The ratio of the area of the mixing chamber to the area of the critical section of the nozzle. The difference between the area of the mixing chamber and the area of the expanded primary flow jet creates a fictitious aerodynamic critical section for the secondary flow.

Default value

8.0
Program usage name

mixing_area_ratio
Evaluatable

Yes

# Minimum area ratio of secondary throat to primary throat — limitation on the ratio of the aerodynamic areas of the secondary and primary critical sections of the nozzle

Details

The minimum ratio of the aerodynamic areas of the secondary and primary critical sections of the nozzle. The block does not allow the area of the fictitious aerodynamic critical section to fall below this value.
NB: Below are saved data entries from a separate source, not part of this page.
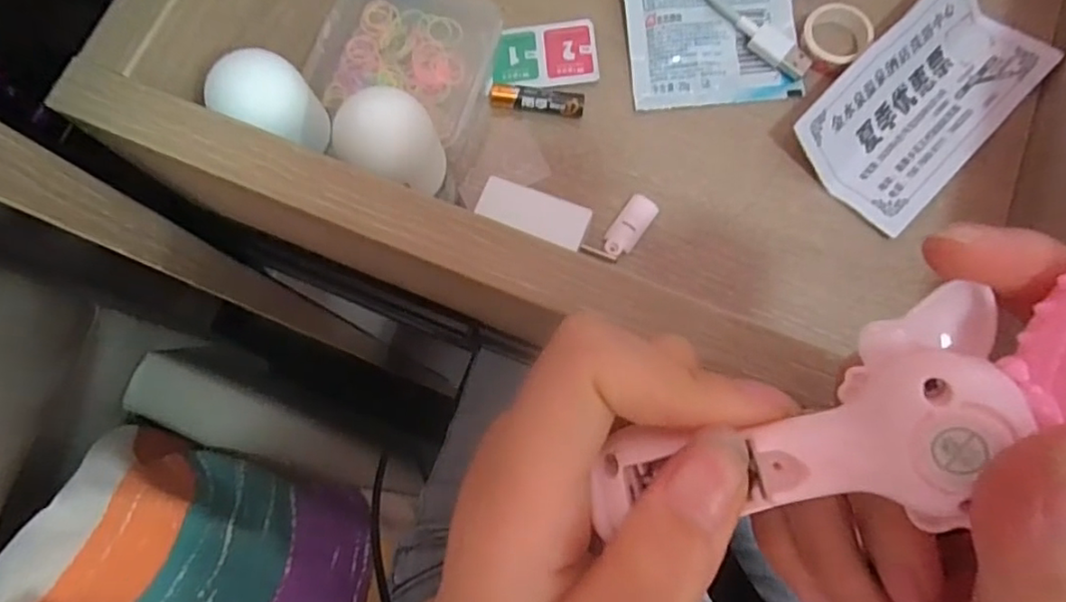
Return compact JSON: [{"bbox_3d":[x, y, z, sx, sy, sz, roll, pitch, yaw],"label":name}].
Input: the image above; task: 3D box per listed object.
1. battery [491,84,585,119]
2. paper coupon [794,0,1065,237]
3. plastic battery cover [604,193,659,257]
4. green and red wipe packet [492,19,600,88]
[{"bbox_3d":[0.002,-0.090,0.273,0.042,0.010,0.010,9,76,4],"label":"battery"},{"bbox_3d":[0.172,-0.090,0.264,0.062,0.017,0.112,44,81,12],"label":"paper coupon"},{"bbox_3d":[0.043,-0.033,0.262,0.014,0.004,0.031,34,79,10],"label":"plastic battery cover"},{"bbox_3d":[0.006,-0.116,0.282,0.048,0.004,0.034,-5,75,1],"label":"green and red wipe packet"}]

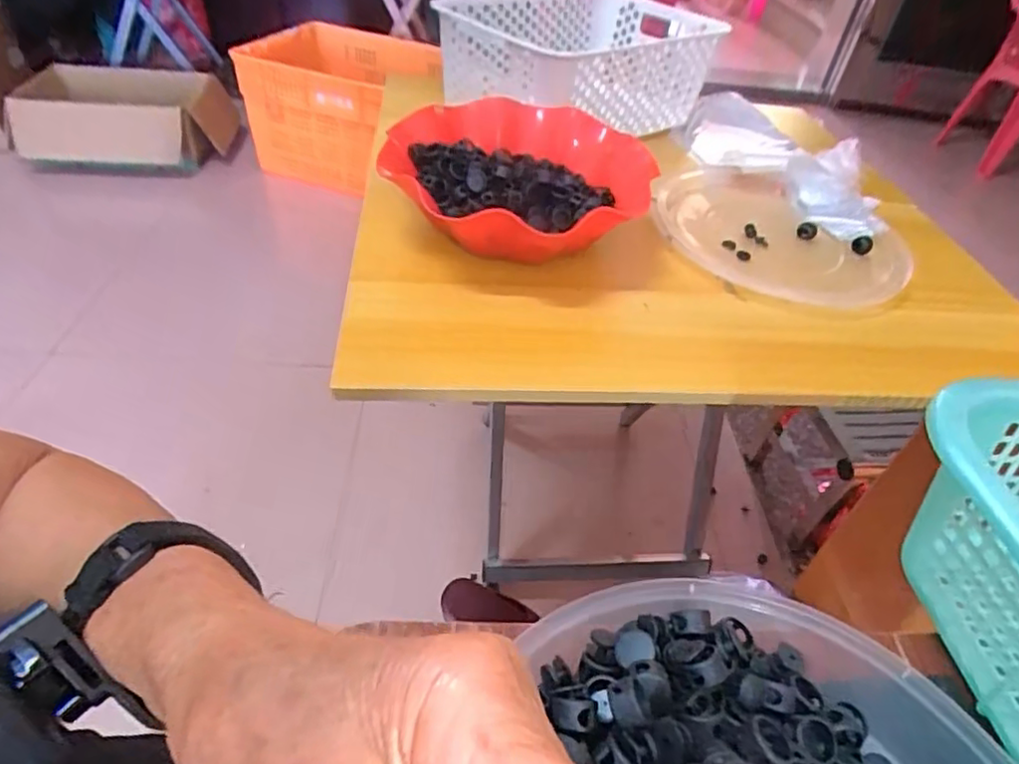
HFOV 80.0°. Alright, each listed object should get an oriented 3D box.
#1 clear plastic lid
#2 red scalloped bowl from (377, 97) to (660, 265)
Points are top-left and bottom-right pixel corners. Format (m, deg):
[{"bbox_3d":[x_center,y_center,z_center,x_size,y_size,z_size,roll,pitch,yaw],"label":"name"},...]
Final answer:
[{"bbox_3d":[0.263,-0.149,0.605,0.243,0.020,0.215,18,45,11],"label":"clear plastic lid"},{"bbox_3d":[0.009,-0.172,0.540,0.238,0.072,0.222,-30,55,-32],"label":"red scalloped bowl"}]

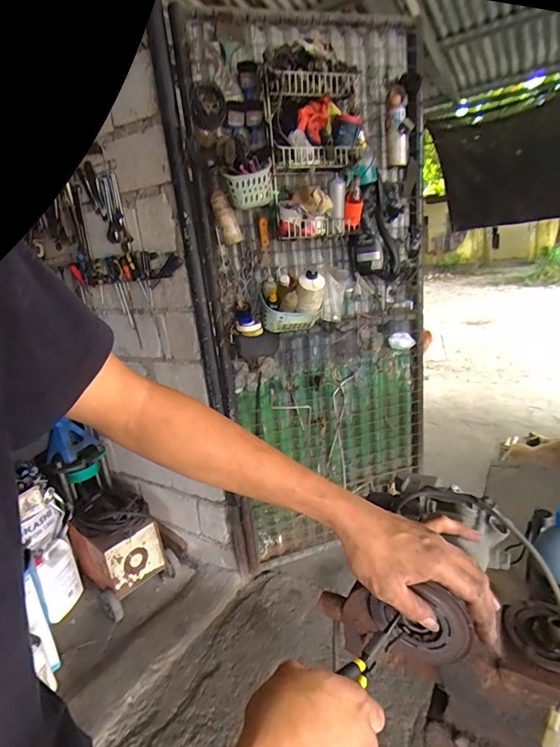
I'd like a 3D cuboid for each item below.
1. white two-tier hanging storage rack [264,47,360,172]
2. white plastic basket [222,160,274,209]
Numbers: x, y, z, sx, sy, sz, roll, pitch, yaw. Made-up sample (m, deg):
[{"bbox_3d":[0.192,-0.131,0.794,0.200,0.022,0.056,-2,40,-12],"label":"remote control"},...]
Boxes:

To avoid reaching this minimum, increase the value of the parameter Area ratio of mixing chamber to throat.

Default value

0.1
Program usage name

min_secondary_area_ratio
Evaluatable

Yes

# Report when secondary throat area falls below minimum — notification of a drop in the area of the secondary critical section of the nozzle below the minimum
None | Error

Details

The unit may do nothing or issue an error when the area of the secondary critical section of the nozzle falls below the minimum set by the parameter Minimum area ratio of secondary throat to primary throat.

Values

None | Error
Default value

None
Program usage name

secondary_area_assert_action
Evaluatable

Yes

# Efficiency for primary flow through nozzle — efficiency of the primary flow through the nozzle

Details

An empirical coefficient that takes into account the reduction in the mass flow rate of the primary flow due to losses in the primary nozzle.

Default value

0.95
Program usage name

primary_loss
Evaluatable

Yes

# Efficiency for secondary suction flow — efficiency of the secondary suction flow

Details

An empirical coefficient that takes into account the reduction in the mass flow rate of the secondary stream due to losses during suction of the secondary stream.

Default value

0.85
Program usage name

secondary_loss
Evaluatable

Yes

# Efficiency for primary flow expansion — efficiency of primary flow expansion

Details

An empirical coefficient that takes into account the decrease in the expansion of the primary stream jet due to mixing losses.

Default value

0.88
Program usage name

expansion_loss
Evaluatable

Yes

# Efficiency for mixing — efficiency of the mixed flow velocity due to mixing

Details

An empirical coefficient that takes into account the decrease in the speed of the mixed flow due to losses in the mixing chamber.

Default value

0.84
Program usage name

mixing_loss
Evaluatable

Yes

# Cross-sectional area at port A — port cross-sectional area A
m^2 | um^2 | mm^2 | cm^2 | km^2 | in^2 | ft^2 | yd^2 | mi^2 | ha | ac

Details

The cross-sectional area of the port A.

Units

m^2 | um^2 | mm^2 | cm^2 | km^2 | in^2 | ft^2 | yd^2 | mi^2 | ha | ac
Default value

0.01 m^2
Program usage name

primary_inlet_area
Evaluatable

Yes

# Cross-sectional area at port B — port cross-sectional area B
m^2 | um^2 | mm^2 | cm^2 | km^2 | in^2 | ft^2 | yd^2 | mi^2 | ha | ac

Details

The cross-sectional area of the port B.

Units

m^2 | um^2 | mm^2 | cm^2 | km^2 | in^2 | ft^2 | yd^2 | mi^2 | ha | ac
Default value

0.01 m^2
Program usage name

outlet_area
Evaluatable

Yes

# Cross-sectional area at port S — port cross-sectional area S
m^2 | um^2 | mm^2 | cm^2 | km^2 | in^2 | ft^2 | yd^2 | mi^2 | ha | ac

Details

The cross-sectional area of the port is S.

Units

m^2 | um^2 | mm^2 | cm^2 | km^2 | in^2 | ft^2 | yd^2 | mi^2 | ha | ac
Default value

0.01 m^2
Program usage name

secondary_inlet_area
Evaluatable

Yes

Literature

  1. Huang, B. J., et al. «A 1-D analysis of ejector performance.» International journal of refrigeration 22.5 (1999): 354–364.

  2. Chen, WeiXiong, et al. «A 1D model to predict ejector performance at critical and sub-critical operational regimes.» International journal of refrigeration 36.6 (2013): 1750–1761.